### RECORDS SHOWN:
....................

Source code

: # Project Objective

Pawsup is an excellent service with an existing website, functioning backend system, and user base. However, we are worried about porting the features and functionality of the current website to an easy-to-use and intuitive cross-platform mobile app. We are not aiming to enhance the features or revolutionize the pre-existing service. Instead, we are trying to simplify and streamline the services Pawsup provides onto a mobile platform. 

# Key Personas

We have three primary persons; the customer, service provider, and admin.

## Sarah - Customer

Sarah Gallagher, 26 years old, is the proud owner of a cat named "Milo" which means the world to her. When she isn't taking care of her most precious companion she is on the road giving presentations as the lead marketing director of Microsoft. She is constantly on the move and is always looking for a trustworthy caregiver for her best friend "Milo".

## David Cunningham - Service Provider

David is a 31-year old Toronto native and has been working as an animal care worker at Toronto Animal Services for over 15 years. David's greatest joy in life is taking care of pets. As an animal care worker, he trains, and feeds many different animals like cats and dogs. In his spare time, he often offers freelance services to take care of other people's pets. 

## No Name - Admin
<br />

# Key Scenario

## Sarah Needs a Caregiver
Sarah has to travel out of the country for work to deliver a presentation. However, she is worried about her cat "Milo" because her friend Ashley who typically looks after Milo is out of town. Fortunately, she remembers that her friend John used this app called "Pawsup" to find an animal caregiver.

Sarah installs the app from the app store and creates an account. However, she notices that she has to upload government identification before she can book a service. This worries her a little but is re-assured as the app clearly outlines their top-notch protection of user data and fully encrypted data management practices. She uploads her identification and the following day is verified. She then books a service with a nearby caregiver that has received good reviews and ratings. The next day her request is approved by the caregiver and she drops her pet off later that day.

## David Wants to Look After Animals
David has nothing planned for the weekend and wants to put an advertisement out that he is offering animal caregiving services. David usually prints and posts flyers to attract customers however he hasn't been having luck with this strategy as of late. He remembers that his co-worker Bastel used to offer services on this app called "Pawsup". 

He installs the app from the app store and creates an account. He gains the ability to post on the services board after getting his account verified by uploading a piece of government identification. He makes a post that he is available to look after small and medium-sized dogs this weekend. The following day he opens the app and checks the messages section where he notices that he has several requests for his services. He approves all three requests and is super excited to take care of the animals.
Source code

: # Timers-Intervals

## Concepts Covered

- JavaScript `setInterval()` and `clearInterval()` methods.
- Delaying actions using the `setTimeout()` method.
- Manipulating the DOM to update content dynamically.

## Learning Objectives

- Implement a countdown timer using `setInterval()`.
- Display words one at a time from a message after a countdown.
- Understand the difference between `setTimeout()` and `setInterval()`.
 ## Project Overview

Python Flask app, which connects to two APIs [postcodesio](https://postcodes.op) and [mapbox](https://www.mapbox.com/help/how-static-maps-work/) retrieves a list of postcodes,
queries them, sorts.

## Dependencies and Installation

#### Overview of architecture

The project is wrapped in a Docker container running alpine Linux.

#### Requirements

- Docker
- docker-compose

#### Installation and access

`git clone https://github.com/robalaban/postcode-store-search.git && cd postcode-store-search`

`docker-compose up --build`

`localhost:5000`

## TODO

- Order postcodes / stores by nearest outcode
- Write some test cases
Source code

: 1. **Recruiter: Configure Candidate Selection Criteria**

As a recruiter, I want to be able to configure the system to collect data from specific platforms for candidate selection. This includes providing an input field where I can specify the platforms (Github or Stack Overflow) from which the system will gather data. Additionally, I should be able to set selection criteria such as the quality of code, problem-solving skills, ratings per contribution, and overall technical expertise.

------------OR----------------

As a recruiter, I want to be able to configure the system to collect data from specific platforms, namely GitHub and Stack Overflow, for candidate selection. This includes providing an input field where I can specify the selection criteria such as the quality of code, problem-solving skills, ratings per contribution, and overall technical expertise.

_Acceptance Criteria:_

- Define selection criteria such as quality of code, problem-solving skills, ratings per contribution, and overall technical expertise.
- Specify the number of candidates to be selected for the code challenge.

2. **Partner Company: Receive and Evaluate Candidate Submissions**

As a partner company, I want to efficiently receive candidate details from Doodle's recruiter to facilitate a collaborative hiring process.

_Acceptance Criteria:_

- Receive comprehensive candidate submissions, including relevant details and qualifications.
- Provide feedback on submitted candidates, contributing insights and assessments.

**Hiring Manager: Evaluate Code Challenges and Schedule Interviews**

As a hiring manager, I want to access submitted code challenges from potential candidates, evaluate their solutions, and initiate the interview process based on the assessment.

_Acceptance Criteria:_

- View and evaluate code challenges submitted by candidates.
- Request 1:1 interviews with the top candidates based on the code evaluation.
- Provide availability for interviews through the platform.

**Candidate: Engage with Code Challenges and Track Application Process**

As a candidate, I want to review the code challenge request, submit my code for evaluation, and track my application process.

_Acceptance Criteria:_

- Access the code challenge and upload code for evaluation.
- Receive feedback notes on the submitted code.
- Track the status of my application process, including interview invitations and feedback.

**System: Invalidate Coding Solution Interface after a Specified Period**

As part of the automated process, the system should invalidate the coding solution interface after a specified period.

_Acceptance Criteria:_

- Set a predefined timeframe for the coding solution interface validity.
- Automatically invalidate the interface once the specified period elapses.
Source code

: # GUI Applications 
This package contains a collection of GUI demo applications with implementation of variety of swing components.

....................

### PROBLEM:
Starting at the line containing "# GUI Applications" and ending at the last line of the data above, arrange those lines as a numbered list, omitting any blank lines.

### OUTPUT:
1. : # GUI Applications 
2. This package contains a collection of GUI demo applications with implementation of variety of swing components.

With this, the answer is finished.